WHAT THE TASK REQUIRES:
Return the lines below unchanged, starting with the line containing "Terminal at DXB Airport" and continuing through the line containing "ny! I believe", with both of those lines included. Leave the pictures out.
---
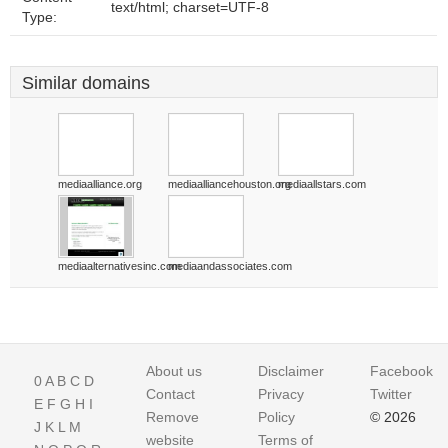
text/html; charset=UTF-8
Type:
Similar domains
mediaalliance.org
mediaalliancehouston.org
mediaallstars.com
mediaalternativesinc.com
mediaandassociates.com
About us
Disclaimer
Facebook
0
A
B
C
D
Contact
Privacy
Twitter
E
F
G
H
I
Remove
Policy
© 2026
J
K
L
M
website
Terms of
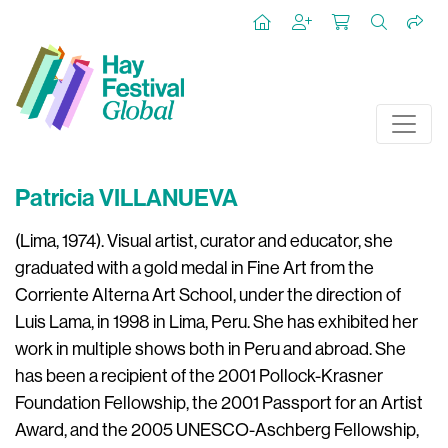
Patricia VILLANUEVA
(Lima, 1974). Visual artist, curator and educator, she
graduated with a gold medal in Fine Art from the
Corriente Alterna Art School, under the direction of
Luis Lama, in 1998 in Lima, Peru. She has exhibited her
work in multiple shows both in Peru and abroad. She
has been a recipient of the 2001 Pollock-Krasner
Foundation Fellowship, the 2001 Passport for an Artist
Award, and the 2005 UNESCO-Aschberg Fellowship,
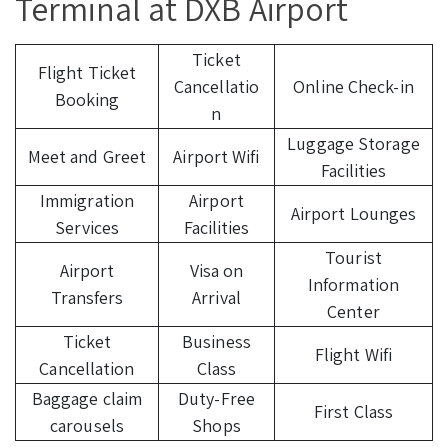
Terminal at DXB Airport
Ticket
Flight Ticket
Cancellatio
Online Check-in
Booking
n
Luggage Storage
Meet and Greet
Airport Wifi
Facilities
Immigration
Airport
Airport Lounges
Services
Facilities
Tourist
Airport
Visa on
Information
Transfers
Arrival
Center
Ticket
Business
Flight Wifi
Cancellation
Class
Baggage claim
Duty-Free
First Class
carousels
Shops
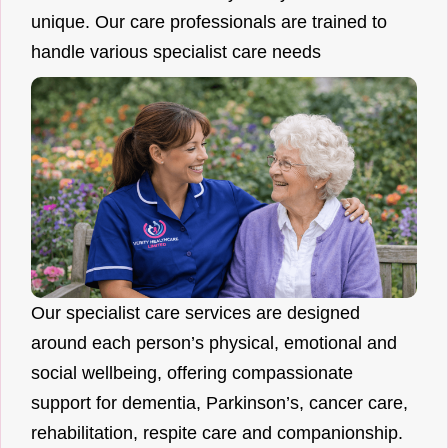
unique. Our care professionals are trained to
handle various specialist care needs
Our specialist care services are designed
around each person’s physical, emotional and
social wellbeing, offering compassionate
support for dementia, Parkinson’s, cancer care,
rehabilitation, respite care and companionship.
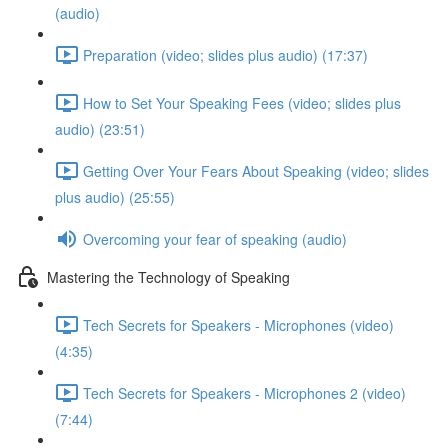
(audio)
Preparation (video; slides plus audio) (17:37)
How to Set Your Speaking Fees (video; slides plus
audio) (23:51)
Getting Over Your Fears About Speaking (video; slides
plus audio) (25:55)
Overcoming your fear of speaking (audio)
Mastering the Technology of Speaking
Tech Secrets for Speakers - Microphones (video)
(4:35)
Tech Secrets for Speakers - Microphones 2 (video)
(7:44)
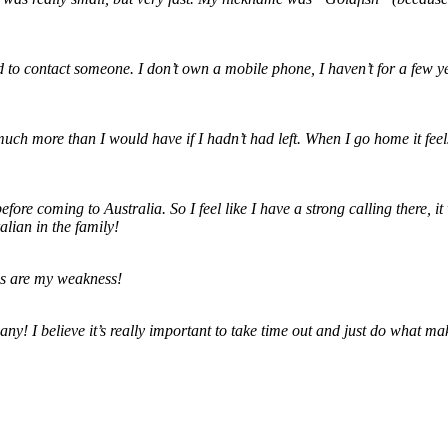
need to contact someone. I don’t own a mobile phone, I haven’t for a few
h more than I would have if I hadn’t had left. When I go home it feels l
fore coming to Australia. So I feel like I have a strong calling there,
lian in the family!
ps are my weakness!
ny! I believe it’s really important to take time out and just do what m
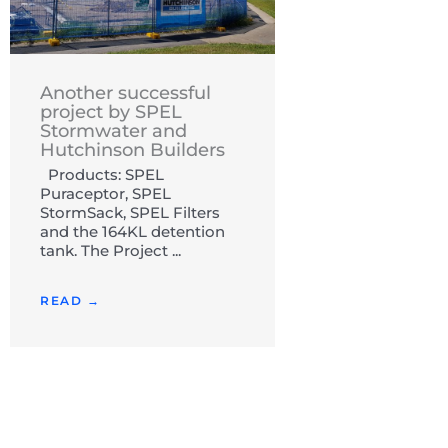
Another successful
project by SPEL
Stormwater and
Hutchinson Builders
Products: SPEL
Puraceptor, SPEL
StormSack, SPEL Filters
and the 164KL detention
tank. The Project ...
READ →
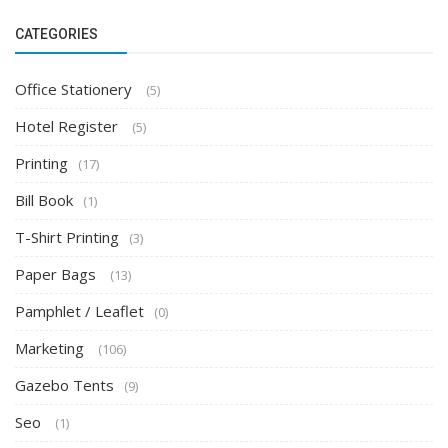
CATEGORIES
Office Stationery
(5)
Hotel Register
(5)
Printing
(17)
Bill Book
(1)
T-Shirt Printing
(3)
Paper Bags
(13)
Pamphlet / Leaflet
(0)
Marketing
(106)
Gazebo Tents
(9)
Seo
(1)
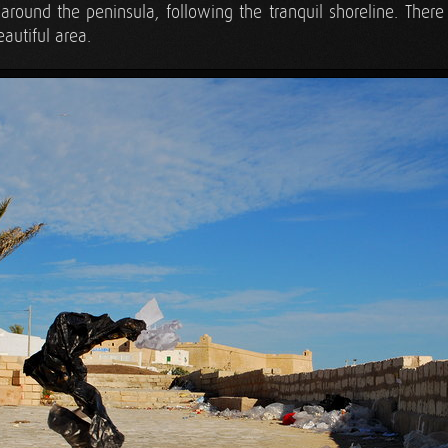
round the peninsula, following the tranquil shoreline. There 
eautiful area.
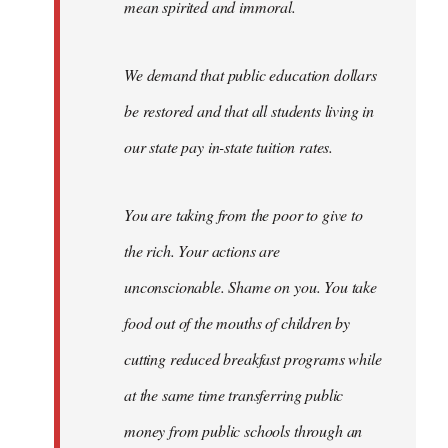
mean spirited and immoral.
We demand that public education dollars
be restored and that all students living in
our state pay in-state tuition rates.
You are taking from the poor to give to
the rich. Your actions are
unconscionable. Shame on you. You take
food out of the mouths of children by
cutting reduced breakfast programs while
at the same time transferring public
money from public schools through an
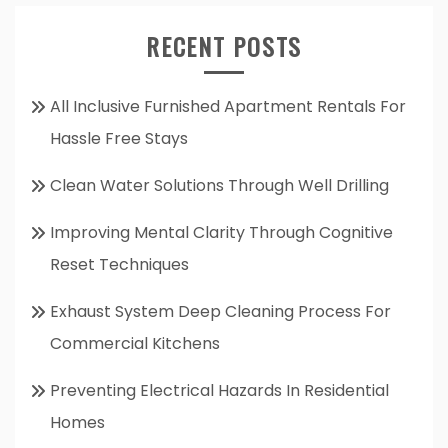
RECENT POSTS
All Inclusive Furnished Apartment Rentals For
Hassle Free Stays
Clean Water Solutions Through Well Drilling
Improving Mental Clarity Through Cognitive
Reset Techniques
Exhaust System Deep Cleaning Process For
Commercial Kitchens
Preventing Electrical Hazards In Residential
Homes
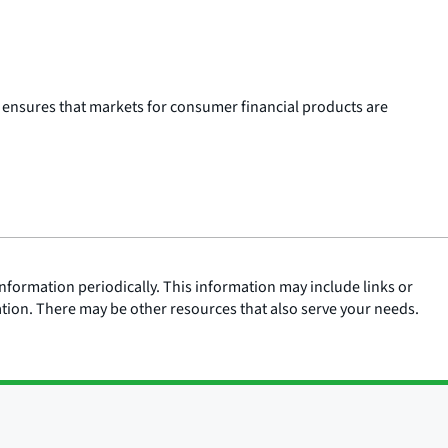
 ensures that markets for consumer financial products are
nformation periodically. This information may include links or
ation. There may be other resources that also serve your needs.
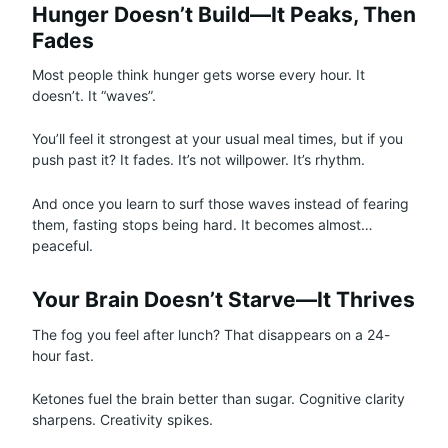
Hunger Doesn’t Build—It Peaks, Then
Fades
Most people think hunger gets worse every hour. It
doesn’t. It “waves”.
You’ll feel it strongest at your usual meal times, but if you
push past it? It fades. It’s not willpower. It’s rhythm.
And once you learn to surf those waves instead of fearing
them, fasting stops being hard. It becomes almost…
peaceful.
Your Brain Doesn’t Starve—It Thrives
The fog you feel after lunch? That disappears on a 24-
hour fast.
Ketones fuel the brain better than sugar. Cognitive clarity
sharpens. Creativity spikes.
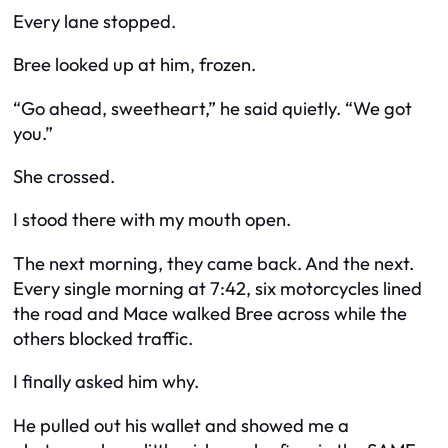
Every lane stopped.
Bree looked up at him, frozen.
“Go ahead, sweetheart,” he said quietly. “We got
you.”
She crossed.
I stood there with my mouth open.
The next morning, they came back. And the next.
Every single morning at 7:42, six motorcycles lined
the road and Mace walked Bree across while the
others blocked traffic.
I finally asked him why.
He pulled out his wallet and showed me a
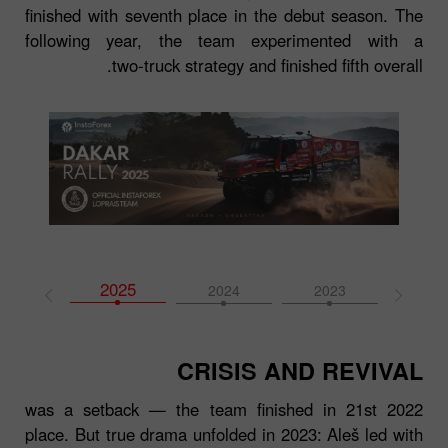
finished with seventh place in the debut season. The
following year, the team experimented with a
two‑truck strategy and finished fifth overall.
2025
2026
2024
2023
202
CRISIS AND REVIVAL
2022 was a setback — the team finished in 21st
place. But true drama unfolded in 2023: Aleš led with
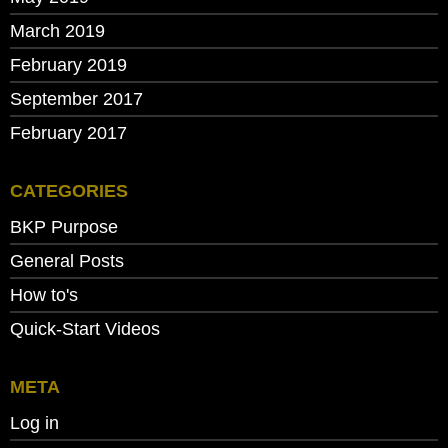
March 2019
February 2019
September 2017
February 2017
CATEGORIES
BKP Purpose
General Posts
How to's
Quick-Start Videos
META
Log in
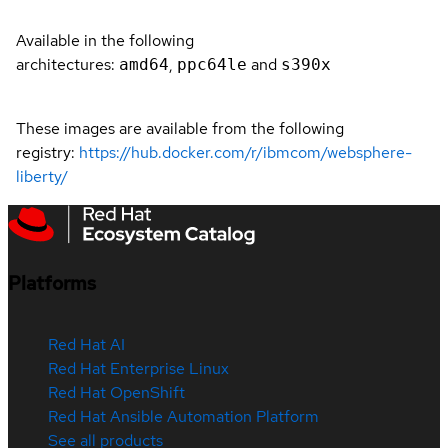
Available in the following
architectures:
,
and
amd64
ppc64le
s390x
These images are available from the following
registry:
https://hub.docker.com/r/ibmcom/websphere-
liberty/
Platforms
Red Hat AI
Red Hat Enterprise Linux
Red Hat OpenShift
Red Hat Ansible Automation Platform
See all products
---
SOLUTION FOR THIS PROBLEM:
Terminal at DXB Airport
Ticket
Flight Ticket
Cancellatio
Online Check-in
Booking
n
Luggage Storage
Meet and Greet
Airport Wifi
Facilities
Immigration
Airport
Airport Lounges
Services
Facilities
Tourist
Airport
Visa on
Information
Transfers
Arrival
Center
Ticket
Business
Flight Wifi
Cancellation
Class
Baggage claim
Duty-Free
First Class
carousels
Shops
unique. Our care professionals are trained to
handle various specialist care needs
Our specialist care services are designed
around each person’s physical, emotional and
social wellbeing, offering compassionate
support for dementia, Parkinson’s, cancer care,
rehabilitation, respite care and companionship.
(audio)
Preparation (video; slides plus audio) (17:37)
How to Set Your Speaking Fees (video; slides plus
audio) (23:51)
Getting Over Your Fears About Speaking (video; slides
plus audio) (25:55)
Overcoming your fear of speaking (audio)
Mastering the Technology of Speaking
Tech Secrets for Speakers - Microphones (video)
(4:35)
Tech Secrets for Speakers - Microphones 2 (video)
(7:44)
need to contact someone. I don’t own a mobile phone, I haven’t for a few
h more than I would have if I hadn’t had left. When I go home it feels l
fore coming to Australia. So I feel like I have a strong calling there,
lian in the family!
ps are my weakness!
ny! I believe it’s really important to take time out and just do what m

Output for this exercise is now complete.